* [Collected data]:
:::::

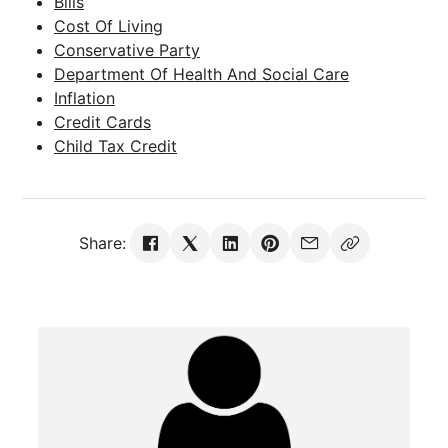
Bills
Cost Of Living
Conservative Party
Department Of Health And Social Care
Inflation
Credit Cards
Child Tax Credit
Share:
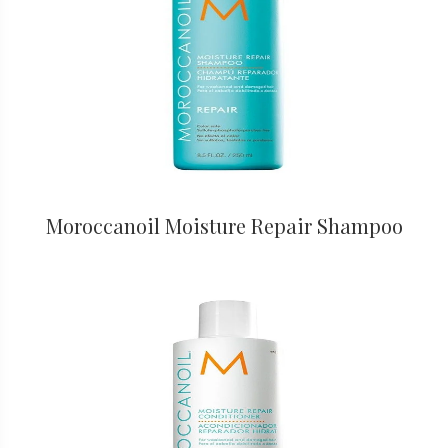
Moroccanoil Moisture Repair Shampoo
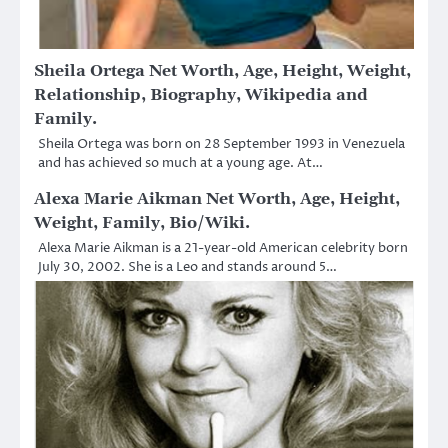
Sheila Ortega Net Worth, Age, Height, Weight,
Relationship, Biography, Wikipedia and
Family.
Sheila Ortega was born on 28 September 1993 in Venezuela
and has achieved so much at a young age. At…
Alexa Marie Aikman Net Worth, Age, Height,
Weight, Family, Bio/Wiki.
Alexa Marie Aikman is a 21-year-old American celebrity born
July 30, 2002. She is a Leo and stands around 5…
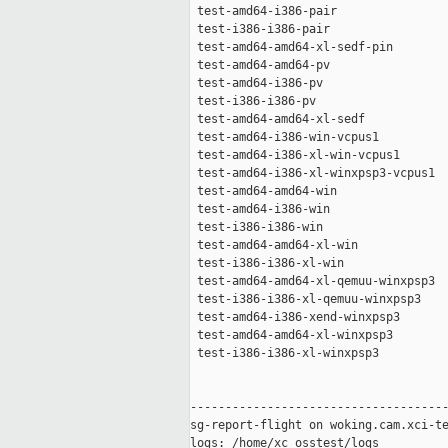
 test-amd64-i386-pair                
 test-i386-i386-pair                 
 test-amd64-amd64-xl-sedf-pin        
 test-amd64-amd64-pv                 
 test-amd64-i386-pv                  
 test-i386-i386-pv                   
 test-amd64-amd64-xl-sedf            
 test-amd64-i386-win-vcpus1          
 test-amd64-i386-xl-win-vcpus1       
 test-amd64-i386-xl-winxpsp3-vcpus1  
 test-amd64-amd64-win                
 test-amd64-i386-win                 
 test-i386-i386-win                  
 test-amd64-amd64-xl-win             
 test-i386-i386-xl-win               
 test-amd64-amd64-xl-qemuu-winxpsp3  
 test-i386-i386-xl-qemuu-winxpsp3    
 test-amd64-i386-xend-winxpsp3       
 test-amd64-amd64-xl-winxpsp3        
 test-i386-i386-xl-winxpsp3          
-------------------------------------
sg-report-flight on woking.cam.xci-te
logs: /home/xc_osstest/logs
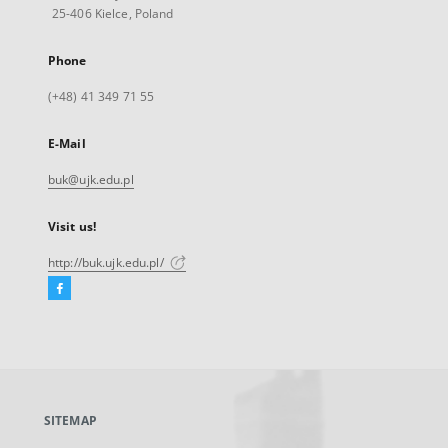
25-406 Kielce, Poland
Phone
(+48) 41 349 71 55
E-Mail
buk@ujk.edu.pl
Visit us!
http://buk.ujk.edu.pl/
Facebook
External
link,
will
open
in
a
SITEMAP
new
tab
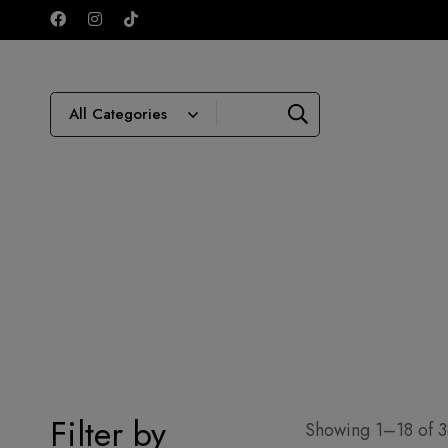
Filter by
Showing 1–18 of 38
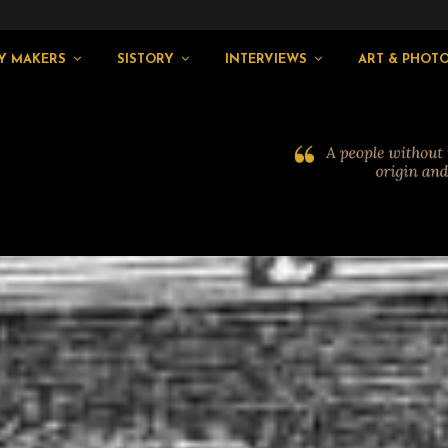
Y MAKERS
SISTORY
INTERVIEWS
ART & PHOT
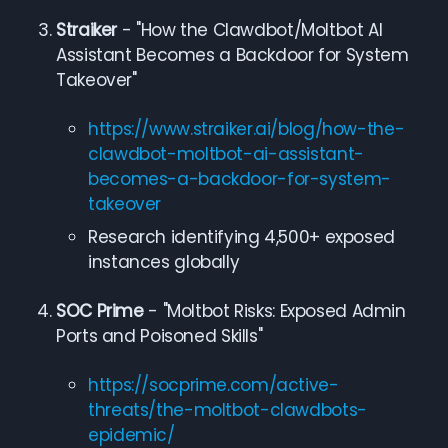
Straiker
- "How the Clawdbot/Moltbot AI
Assistant Becomes a Backdoor for System
Takeover"
https://www.straiker.ai/blog/how-the-
clawdbot-moltbot-ai-assistant-
becomes-a-backdoor-for-system-
takeover
Research identifying 4,500+ exposed
instances globally
SOC Prime
- "Moltbot Risks: Exposed Admin
Ports and Poisoned Skills"
https://socprime.com/active-
threats/the-moltbot-clawdbots-
epidemic/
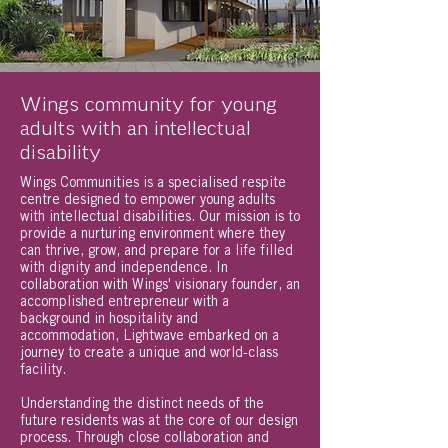
Wings community for young
adults with an intellectual
disability
Wings Communities is a specialised respite
centre designed to empower young adults
with intellectual disabilities. Our mission is to
provide a nurturing environment where they
can thrive, grow, and prepare for a life filled
with dignity and independence. In
collaboration with Wings' visionary founder, an
accomplished entrepreneur with a
background in hospitality and
accommodation, Lightwave embarked on a
journey to create a unique and world-class
facility.
Understanding the distinct needs of the
future residents was at the core of our design
process. Through close collaboration and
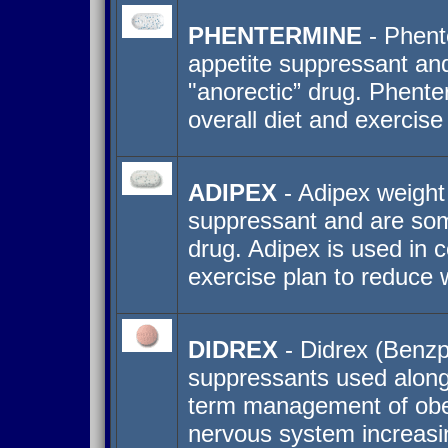
PHENTERMINE
- Phente
appetite suppressant an
"anorectic” drug. Phente
overall diet and exercise
ADIPEX
- Adipex weight
suppressant and are som
drug. Adipex is used in c
exercise plan to reduce 
DIDREX
- Didrex (Benzph
suppressants used along 
term management of obesi
nervous system increasin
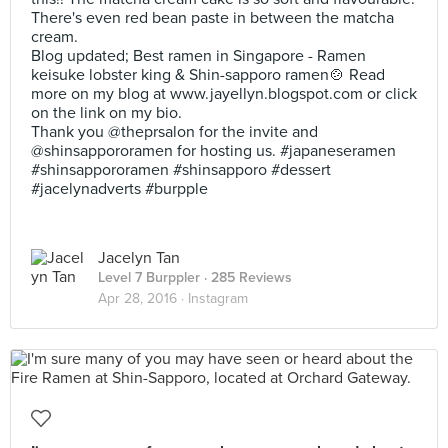
There's even red bean paste in between the matcha
cream.
Blog updated; Best ramen in Singapore - Ramen
keisuke lobster king & Shin-sapporo ramen🍲 Read
more on my blog at www.jayellyn.blogspot.com or click
on the link on my bio.
Thank you @theprsalon for the invite and
@shinsappororamen for hosting us. #japaneseramen
#shinsappororamen #shinsapporo #dessert
#jacelynadverts #burpple
Jacelyn Tan
Level 7 Burppler
· 285 Reviews
Apr 28, 2016 ·
Instagram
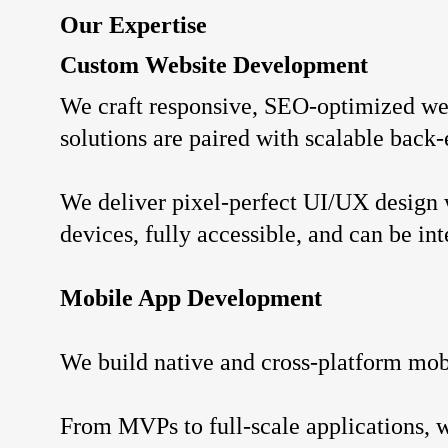
Our Expertise
Custom Website Development
We craft responsive, SEO-optimized web
solutions are paired with scalable back
We deliver pixel-perfect UI/UX design 
devices, fully accessible, and can be i
Mobile App Development
We build native and cross-platform mobi
From MVPs to full-scale applications, 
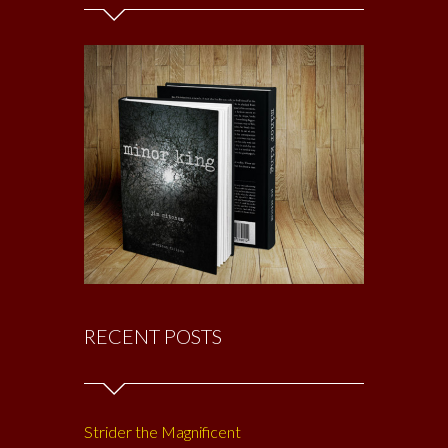
RECENT POSTS
Strider the Magnificent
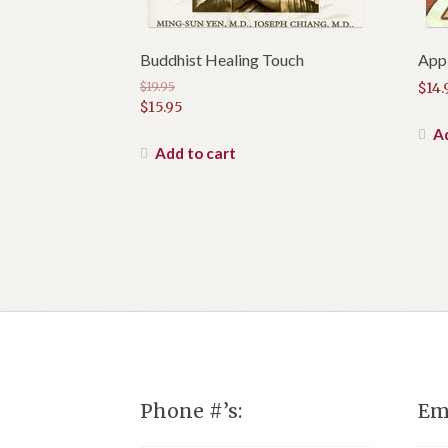
Buddhist Healing Touch
Appl
$
19.95
$
14.
Original
$
15.95
price
Current
Ad
was:
price
Add to cart
$19.95.
is:
$15.95.
Phone #’s:
Em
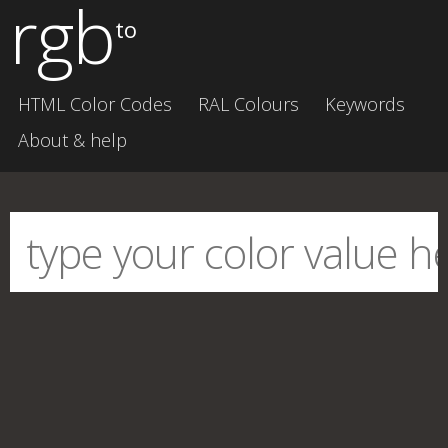
rgb
to
HTML Color Codes
RAL Colours
Keywords
About & help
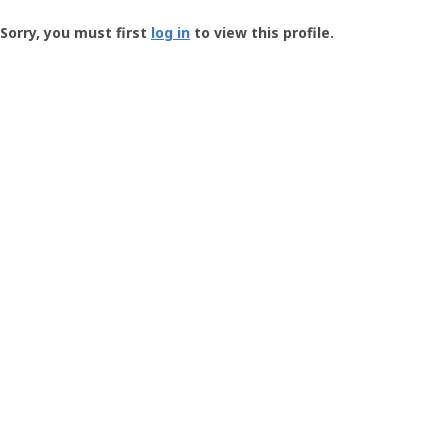
Groundspeak
-
Sorry, you must first
log in
to view this profile.
User
Profile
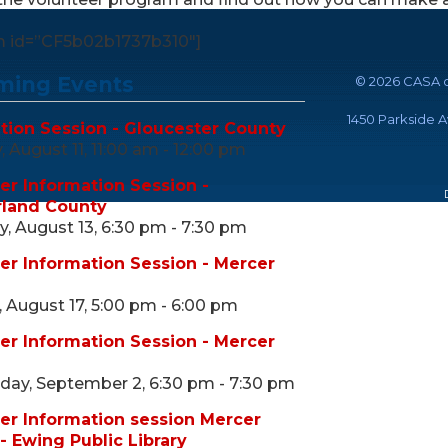
m id=”CF5b02b1737b310″]
ing Events
©
2026 CASA o
1450 Parkside 
tion Session - Gloucester County
 August 11, 11:00 am - 12:00 pm
er Information Session -
land County
, August 13, 6:30 pm - 7:30 pm
er Information Session - Mercer
 August 17, 5:00 pm - 6:00 pm
er Information Session - Mercer
ay, September 2, 6:30 pm - 7:30 pm
er Information session Mercer
- Ewing Public Library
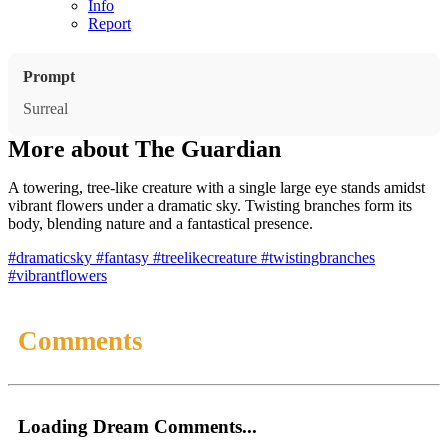
Info
Report
Prompt
Surreal
More about The Guardian
A towering, tree-like creature with a single large eye stands amidst
vibrant flowers under a dramatic sky. Twisting branches form its
body, blending nature and a fantastical presence.
#dramaticsky
#fantasy
#treelikecreature
#twistingbranches
#vibrantflowers
Comments
Loading Dream Comments...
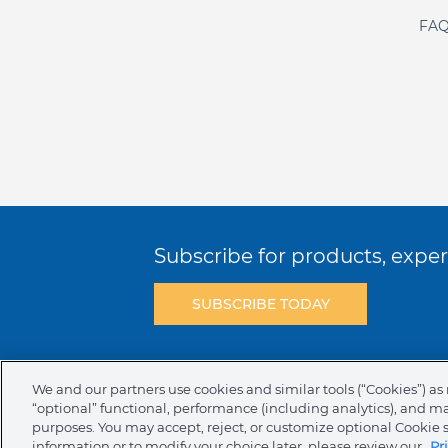
FAQ
Subscribe for products, expert
SUBSCRIBE TODAY
Terms & Conditions
Privacy Policy
C
We and our partners use cookies and similar tools (“Cookies”) as 
“optional” functional, performance (including analytics), and m
NAFTA Infromation for Suppliers
Code 
purposes. You may accept, reject, or customize optional Cookie 
information or to modify your choice later, please review our
Pr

:::::

* [Task prompt]:
Please return everything in the listing from the line containing "Buddhist Healing Touch" down to the line containing "About & help", both ends included, copied exactly line for line. Leave the picture markers out of your answer.

* [Response box]:
Buddhist Healing Touch
Appl
$
19.95
$
14.
Original
$
15.95
price
Current
Ad
was:
price
Add to cart
$19.95.
is:
$15.95.
Phone #’s:
Em
rgb
to
HTML Color Codes
RAL Colours
Keywords
About & help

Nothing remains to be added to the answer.